# Passage for review

# BGE grill top issues



## WhyMe (Apr 21, 2013)

A few weeks ago a bought the BGE grill top to get the grill marks I've been looking for. I got them, but now the grill top is cracking. First in one spot and now another. The other crack is in the Middel of the grill. What's the deal? This grill top was made by the BGE and it's not the knock off version. 
I'm not to sure on what to do. Any ideas?
Thx.
Whyme


----------



## WhyMe (Apr 21, 2013)

Another pix.
Whyme


----------



## WhyMe (Apr 21, 2013)

As I took a pix of the middle crack I noticed the start of another crack.
Whyme


----------



## Mac1528 (Mar 24, 2012)

That looks like a default in the casting. I'd be taking that one back. Shouldn't have a problem like that!


----------



## 16983 (Sep 12, 2011)

What he said, take it back and let them replace it.


----------



## Jason (Oct 2, 2007)

It's BGE, should be covered under warranty.....


----------



## Fielro (Jun 4, 2012)

Take it back


----------



## Chapman5011 (Mar 7, 2013)

BGE will support their product. Just go to where you bought, or maybe send an informative email to a corporate email address. That's an easy replacement to satisfy a new customer. Just make sure they know how new it is. 
Easy fix. Just take back. 
Tell BGE you want a t-shirt for your your troubles from a defective product. You'll get the shirt if you ask. It's free advertisement


----------



## a (Oct 2, 2007)

thats a $700 cooker? :001_huh:


----------



## chad403 (Apr 20, 2008)

# Available data
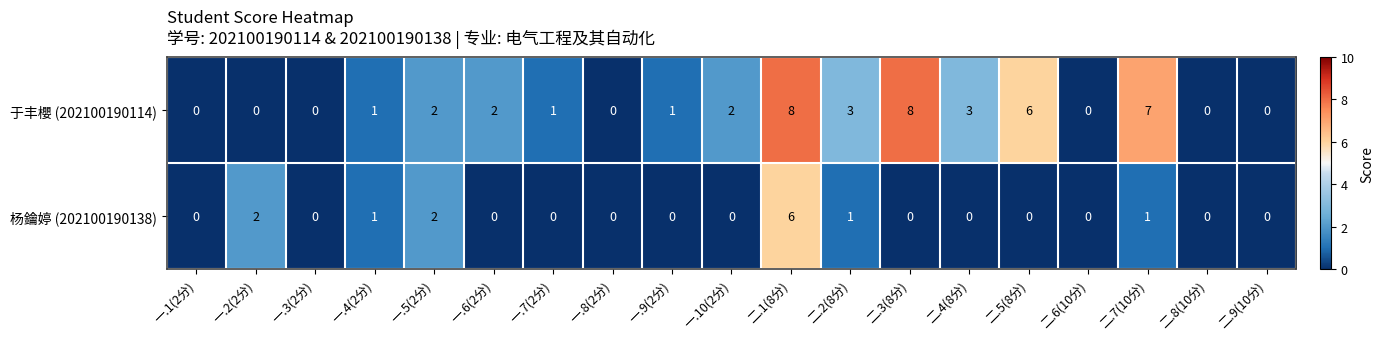

What is the difference between the maximum and minimum values in the 杨鑰婷 (202100190138) series?

6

# Exercise description
From the grill top thread above, pull out the passage starting with "## Fielro (Jun" and going on through "Just take back.", copying it word for word.

# Task response
## Fielro (Jun 4, 2012)

Take it back


----------



## Chapman5011 (Mar 7, 2013)

BGE will support their product. Just go to where you bought, or maybe send an informative email to a corporate email address. That's an easy replacement to satisfy a new customer. Just make sure they know how new it is. 
Easy fix. Just take back.